__The task__: The answer is the set of lines that include "your", copied from the data below.

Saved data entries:
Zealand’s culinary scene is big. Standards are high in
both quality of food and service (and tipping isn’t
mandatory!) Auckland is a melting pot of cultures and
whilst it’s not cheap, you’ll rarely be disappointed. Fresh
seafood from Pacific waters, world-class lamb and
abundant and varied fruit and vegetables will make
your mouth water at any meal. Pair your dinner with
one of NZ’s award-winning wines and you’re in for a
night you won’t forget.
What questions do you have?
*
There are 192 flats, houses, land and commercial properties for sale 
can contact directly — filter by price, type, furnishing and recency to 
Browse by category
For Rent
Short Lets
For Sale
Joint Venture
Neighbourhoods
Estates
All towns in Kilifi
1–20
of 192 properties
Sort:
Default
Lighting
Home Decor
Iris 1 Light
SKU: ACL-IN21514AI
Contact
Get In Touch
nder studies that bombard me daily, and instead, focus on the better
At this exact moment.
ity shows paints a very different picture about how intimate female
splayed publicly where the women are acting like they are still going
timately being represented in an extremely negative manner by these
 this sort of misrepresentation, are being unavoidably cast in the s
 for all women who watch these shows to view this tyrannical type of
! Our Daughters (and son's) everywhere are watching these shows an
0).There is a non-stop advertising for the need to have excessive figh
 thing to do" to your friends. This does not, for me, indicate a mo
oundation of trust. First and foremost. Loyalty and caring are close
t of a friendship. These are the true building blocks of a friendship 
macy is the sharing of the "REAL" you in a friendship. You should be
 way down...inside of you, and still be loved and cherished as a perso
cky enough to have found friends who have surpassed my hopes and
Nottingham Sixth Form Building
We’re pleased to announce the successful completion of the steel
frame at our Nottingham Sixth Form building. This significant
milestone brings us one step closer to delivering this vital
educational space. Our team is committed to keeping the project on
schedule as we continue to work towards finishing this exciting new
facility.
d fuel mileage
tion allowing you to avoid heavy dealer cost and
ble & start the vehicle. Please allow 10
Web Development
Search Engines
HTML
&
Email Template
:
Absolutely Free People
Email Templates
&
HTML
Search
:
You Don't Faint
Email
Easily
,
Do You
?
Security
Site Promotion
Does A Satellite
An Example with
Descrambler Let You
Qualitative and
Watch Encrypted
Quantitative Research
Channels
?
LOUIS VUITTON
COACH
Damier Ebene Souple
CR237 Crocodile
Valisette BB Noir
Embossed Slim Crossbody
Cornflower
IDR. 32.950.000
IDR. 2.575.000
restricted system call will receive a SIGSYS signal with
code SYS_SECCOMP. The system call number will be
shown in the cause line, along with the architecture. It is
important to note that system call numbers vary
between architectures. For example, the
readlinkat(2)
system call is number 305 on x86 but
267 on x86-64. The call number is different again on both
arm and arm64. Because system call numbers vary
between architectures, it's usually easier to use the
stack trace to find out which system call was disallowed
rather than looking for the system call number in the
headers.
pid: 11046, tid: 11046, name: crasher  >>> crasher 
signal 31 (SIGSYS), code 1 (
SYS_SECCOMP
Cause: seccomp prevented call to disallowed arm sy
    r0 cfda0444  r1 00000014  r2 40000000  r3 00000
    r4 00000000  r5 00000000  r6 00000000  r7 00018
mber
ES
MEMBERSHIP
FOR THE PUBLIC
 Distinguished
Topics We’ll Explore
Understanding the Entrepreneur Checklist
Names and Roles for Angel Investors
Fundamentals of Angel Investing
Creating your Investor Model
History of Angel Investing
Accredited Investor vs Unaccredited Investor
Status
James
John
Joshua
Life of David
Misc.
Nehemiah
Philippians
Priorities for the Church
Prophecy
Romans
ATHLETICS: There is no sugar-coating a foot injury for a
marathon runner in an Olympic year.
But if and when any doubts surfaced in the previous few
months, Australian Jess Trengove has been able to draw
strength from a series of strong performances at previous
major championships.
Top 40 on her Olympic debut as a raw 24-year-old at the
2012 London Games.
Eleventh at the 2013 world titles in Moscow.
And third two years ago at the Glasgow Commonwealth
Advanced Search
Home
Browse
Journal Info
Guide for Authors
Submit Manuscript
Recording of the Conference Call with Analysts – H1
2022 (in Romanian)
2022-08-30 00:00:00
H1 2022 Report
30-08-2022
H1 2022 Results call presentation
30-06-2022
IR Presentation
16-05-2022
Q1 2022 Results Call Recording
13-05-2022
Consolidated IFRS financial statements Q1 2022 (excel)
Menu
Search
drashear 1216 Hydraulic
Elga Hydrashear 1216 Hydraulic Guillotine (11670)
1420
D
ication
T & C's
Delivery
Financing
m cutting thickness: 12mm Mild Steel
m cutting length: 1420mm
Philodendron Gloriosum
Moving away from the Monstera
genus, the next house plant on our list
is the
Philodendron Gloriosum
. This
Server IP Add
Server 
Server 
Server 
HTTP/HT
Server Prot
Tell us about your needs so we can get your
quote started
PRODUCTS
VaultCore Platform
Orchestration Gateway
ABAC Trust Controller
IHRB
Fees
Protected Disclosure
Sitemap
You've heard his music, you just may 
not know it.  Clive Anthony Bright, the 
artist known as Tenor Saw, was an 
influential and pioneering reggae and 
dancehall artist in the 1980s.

__Answer to the exercise__:
your mouth water at any meal. Pair your dinner with
 thing to do" to your friends. This does not, for me, indicate a mo
Creating your Investor Model
Tell us about your needs so we can get your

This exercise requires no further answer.